In questo saggio saranno confrontati due contesti molto diversi ma allo stesso tempo accomunati da recenti processi di musealizzazione dei passaggi di soggetti razzializzati: il middle passage atlantico e quello mediterraneo. Da un lato Bristol e le iniziative, istituzionali e non, di patrimonializzazione della tratta degli schiavi. Dall’altro Lampedusa, isola che negli ultimi vent’anni è stata il simbolo dell’attraversamento del Mediterraneo da parte di migranti africani (ma non solo) e in cui oggi si tenta di riconoscere la dignità di quel passaggio, salvandolo dall’oblio attraverso un’operazione consapevole di contro-narrazione e musealizzazione dal basso. Entrambi i fenomeni sono stati e sono al centro di polemiche e contestazioni. La giustapposizione tra due vicende – una che il dispositivo museale vuole conclusa e dunque consegnata alla storia, l’altra ancora chiaramente in atto ed esposta al lavorio della cronaca – può consentire di riflettere su forme diverse di costruzione di memorie postcoloniali, tra una «storia del passato» le cui ferite sono oggetto di continui tentativi di cucitura e riapertura, e una «storia del presente» di cui si inizia a sentire l’esigenza di memoria, per resistere a quei processi di rimozione che accompagnano la produzione di corpi desoggettivati.

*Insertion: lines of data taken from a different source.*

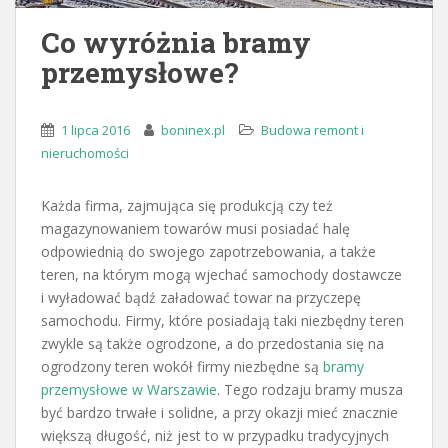
Co wyróżnia bramy
przemysłowe?
1 lipca 2016
boninex.pl
Budowa remont i
nieruchomości
Każda firma, zajmująca się produkcją czy też
magazynowaniem towarów musi posiadać halę
odpowiednią do swojego zapotrzebowania, a także
teren, na którym mogą wjechać samochody dostawcze
i wyładować bądź załadować towar na przyczepę
samochodu. Firmy, które posiadają taki niezbędny teren
zwykle są także ogrodzone, a do przedostania się na
ogrodzony teren wokół firmy niezbędne są
bramy
przemysłowe w Warszawie
. Tego rodzaju bramy musza
być bardzo trwałe i solidne, a przy okazji mieć znacznie
większą długość, niż jest to w przypadku tradycyjnych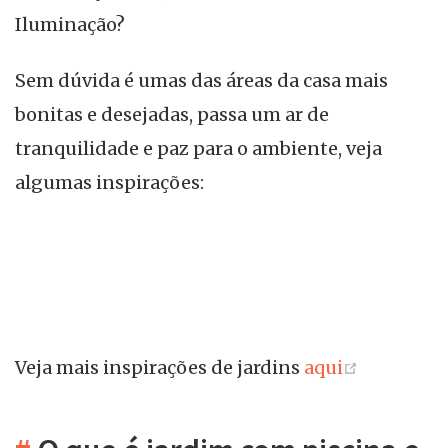
Iluminação?
Sem dúvida é umas das áreas da casa mais
bonitas e desejadas, passa um ar de
tranquilidade e paz para o ambiente, veja
algumas inspirações:
(opens n
Veja mais inspirações de jardins
aqui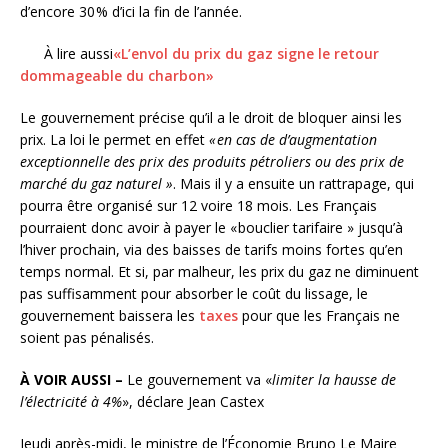
d’encore 30 % d’ici la fin de l’année.
À lire aussi
«L’envol du prix du gaz signe le retour
dommageable du charbon»
Le gouvernement précise qu’il a le droit de bloquer ainsi les
prix. La loi le permet en effet
« en cas de d’augmentation
exceptionnelle des prix des produits pétroliers ou des prix de
marché du gaz naturel »
. Mais il y a ensuite un rattrapage, qui
pourra être organisé sur 12 voire 18 mois. Les Français
pourraient donc avoir à payer le « bouclier tarifaire » jusqu’à
l’hiver prochain, via des baisses de tarifs moins fortes qu’en
temps normal. Et si, par malheur, les prix du gaz ne diminuent
pas suffisamment pour absorber le coût du lissage, le
gouvernement baissera les
taxes
pour que les Français ne
soient pas pénalisés.
À VOIR AUSSI –
Le gouvernement va «
limiter la hausse de
l’électricité à 4%
», déclare Jean Castex
Jeudi après-midi, le ministre de l’Économie Bruno Le Maire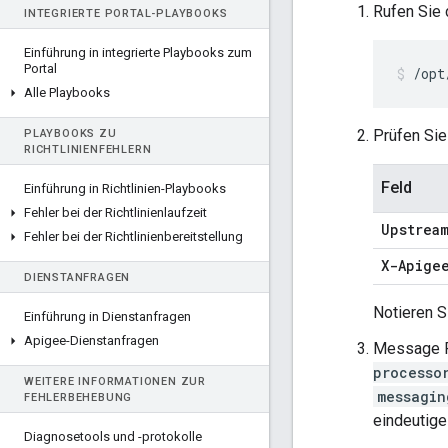
Rufen Sie 
INTEGRIERTE PORTAL-PLAYBOOKS
Einführung in integrierte Playbooks zum
Portal
/opt
Alle Playbooks
Prüfen Sie
PLAYBOOKS ZU
RICHTLINIENFEHLERN
Feld
Einführung in Richtlinien-Playbooks
Fehler bei der Richtlinienlaufzeit
Upstrea
Fehler bei der Richtlinienbereitstellung
X-Apige
DIENSTANFRAGEN
Notieren S
Einführung in Dienstanfragen
Apigee-Dienstanfragen
Message P
processo
WEITERE INFORMATIONEN ZUR
messagin
FEHLERBEHEBUNG
eindeutige
Diagnosetools und -protokolle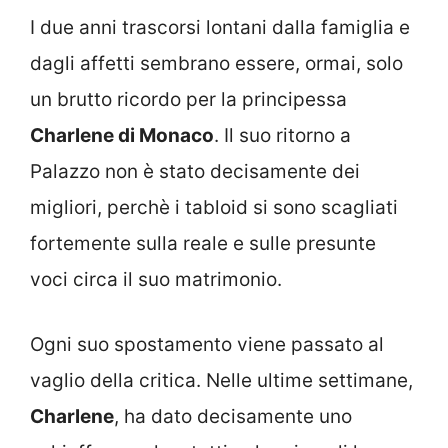
I due anni trascorsi lontani dalla famiglia e
dagli affetti sembrano essere, ormai, solo
un brutto ricordo per la principessa
Charlene di Monaco
. Il suo ritorno a
Palazzo non è stato decisamente dei
migliori, perchè i tabloid si sono scagliati
fortemente sulla reale e sulle presunte
voci circa il suo matrimonio.
Ogni suo spostamento viene passato al
vaglio della critica. Nelle ultime settimane,
Charlene
, ha dato decisamente uno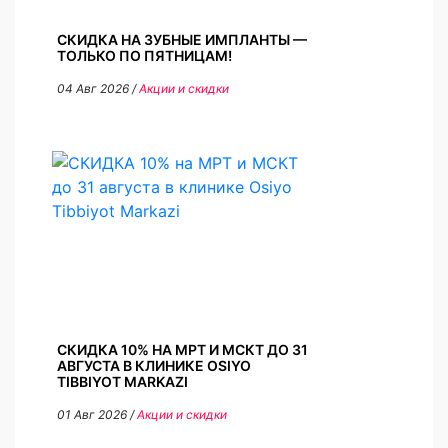
СКИДКА НА ЗУБНЫЕ ИМПЛАНТЫ —
ТОЛЬКО ПО ПЯТНИЦАМ!
04 Авг 2026 /
Акции и скидки
СКИДКА 10% НА МРТ И МСКТ ДО 31
АВГУСТА В КЛИНИКЕ OSIYO
TIBBIYOT MARKAZI
01 Авг 2026 /
Акции и скидки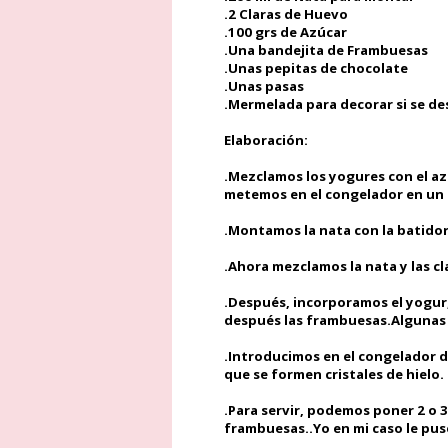
.2 Claras de Huevo
.100 grs de Azúcar
.Una bandejita de Frambuesas
.Unas pepitas de chocolate
.Unas pasas
.Mermelada para decorar si se de
Elaboración:
.Mezclamos los yogures con el az
metemos en el congelador en un 
.Montamos la nata con la batidora 
.Ahora mezclamos la nata y las c
.Después, incorporamos el yogur
después las frambuesas.Algunas 
.Introducimos en el congelador 
que se formen cristales de hielo.
.Para servir, podemos poner 2 o 
frambuesas..Yo en mi caso le pus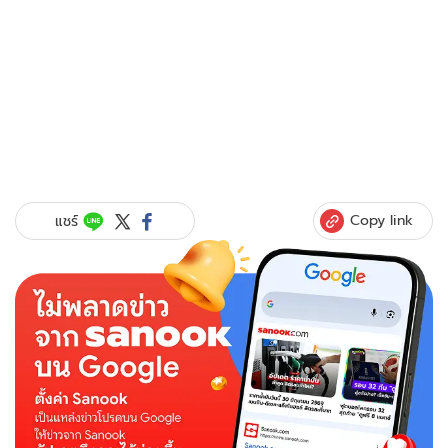
Copy link
แชร์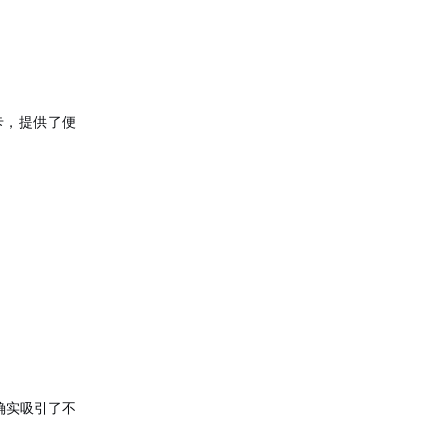
卡，提供了便
确实吸引了不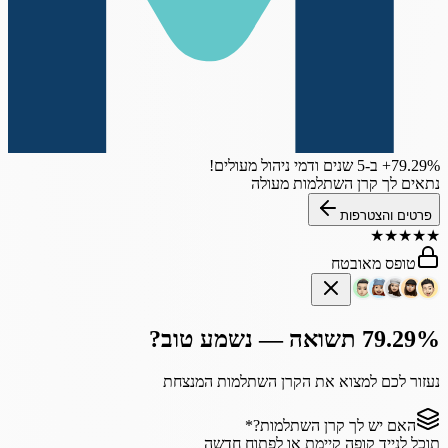
‎+79.29%
ב-5 שנים
ודמי ניהול מעולים!
נתאים לך קרן השתלמות מעולה
פרטים והצטרפות
★
★
★
★
★
טופס מאובטח
79.29% תשואה — נשמע טוב?
נעזור לכם למצוא את הקרן השתלמות המנצחת
האם יש לך קרן השתלמות?
*
תוכל לנייד קופה קיימת או לפתוח חדשה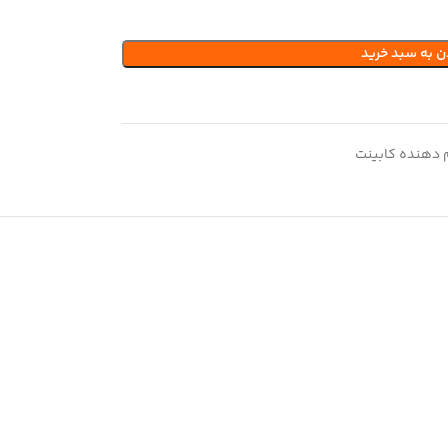
ن به سبد خرید
 دهنده کابینت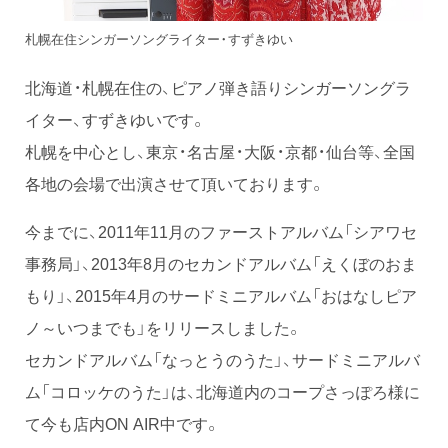
札幌在住シンガーソングライター・すずきゆい
北海道・札幌在住の、ピアノ弾き語りシンガーソングラ
イター、すずきゆいです。
札幌を中心とし、東京・名古屋・大阪・京都・仙台等、全国
各地の会場で出演させて頂いております。
今までに、2011年11月のファーストアルバム「シアワセ
事務局」、2013年8月のセカンドアルバム「えくぼのおま
もり」、2015年4月のサードミニアルバム「おはなしピア
ノ～いつまでも」をリリースしました。
セカンドアルバム「なっとうのうた」、サードミニアルバ
ム「コロッケのうた」は、北海道内のコープさっぽろ様に
て今も店内ON AIR中です。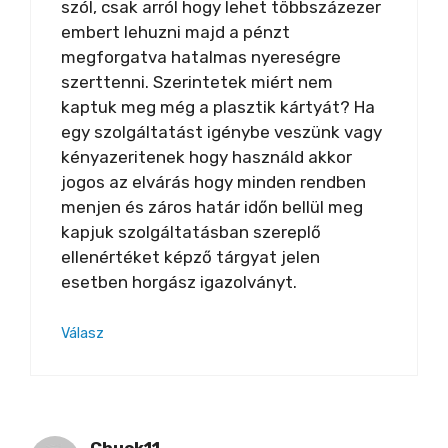
szól, csak arról hogy lehet többszázezer
embert lehuzni majd a pénzt
megforgatva hatalmas nyereségre
szerttenni. Szerintetek miért nem
kaptuk meg még a plasztik kártyát? Ha
egy szolgáltatást igénybe veszünk vagy
kényazeritenek hogy használd akkor
jogos az elvárás hogy minden rendben
menjen és záros határ időn bellül meg
kapjuk szolgáltatásban szereplő
ellenértéket képző tárgyat jelen
esetben horgász igazolványt.
Válasz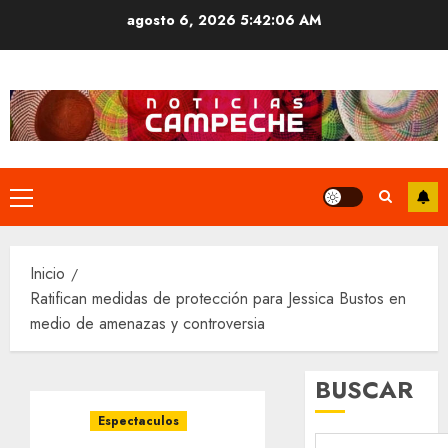
Saltar
agosto 6, 2026
5:42:07 AM
al
contenido
Menú
principal
Inicio
Ratifican medidas de protección para Jessica Bustos en
medio de amenazas y controversia
BUSCAR
Espectaculos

1. Nel corso degli anni novanta la città inglese di Bristol ha visto la nascita e lo sviluppo di una serie di iniziative connesse alla «riscoperta» di un capitolo della storia cittadina rimasto in larga parte nell’ombra: il ruolo della tratta degli schiavi nell’espansione della città in età moderna. Nel giro di pochi anni, la «memoria oscurata» diventa attrazione turistica (2). Questo cambiamento repentino ha visto intersecarsi tra loro istanze dal basso portate avanti da gruppi di residenti e interventi dall’alto orchestrati dalle istituzioni locali, in un continuo dialogo, e spesso scontro, tra narrazioni istituzionali e contro-narrazioni espresse da specifiche comunità di residenti. Nel 1996, nel corso del Festival of the sea, destinato a celebrare i fasti della storia marittima della città, diversi gruppi di cittadini contestano apertamente l’assenza di qualsiasi riferimento alla tratta degli schiavi. Lo stesso accade l’anno successivo, nel corso delle celebrazioni dei 500 anni dal viaggio di Giovanni Caboto che, partito proprio da Bristol nel 1497, approdava sull’isola di Terranova qualche settimana dopo, «scoprendo» l’America settentrionale per conto della Corona inglese. È soprattutto la comunità di St. Paul (il quartiere più densamente popolato da residenti di origine caraibica) a farsi sentire nel corso di alcuni vivaci dibattiti pubblici con le istituzioni locali. Di lì a pochi mesi nasce il Bristol Slave Trade Action Group (BSTAG), un gruppo informale patrocinato dal Bristol City Council Leisure Service (l’equivalente di un assessorato al Turismo), formato da rappresentanti delle istituzioni e della locale comunità nera, da insegnanti e da accademici. Gli esiti più importanti di un serrato calendario di dibattiti pubblici si concretizzano in chiave museale. Tra le varie iniziative figura un’importante mostra allestita dal marzo al settembre del 1999 nel City Museum & Art Gallery, intitolata A respectable trade? Bristol & the transatlantic slavery (in parte trasferita presso l’Industrial Museum di Bristol, dov’è rimasta in esposizione fino al 2005, e attualmente inglobata nel nuovo museo MShed, dedicato alla storia della città). Con il nuovo millennio la storia della tratta non è più un tabù, ma è diventata heritage, patrimonio, attrazione turistica adeguatamente pubblicizzata nei dépliant turistici (3).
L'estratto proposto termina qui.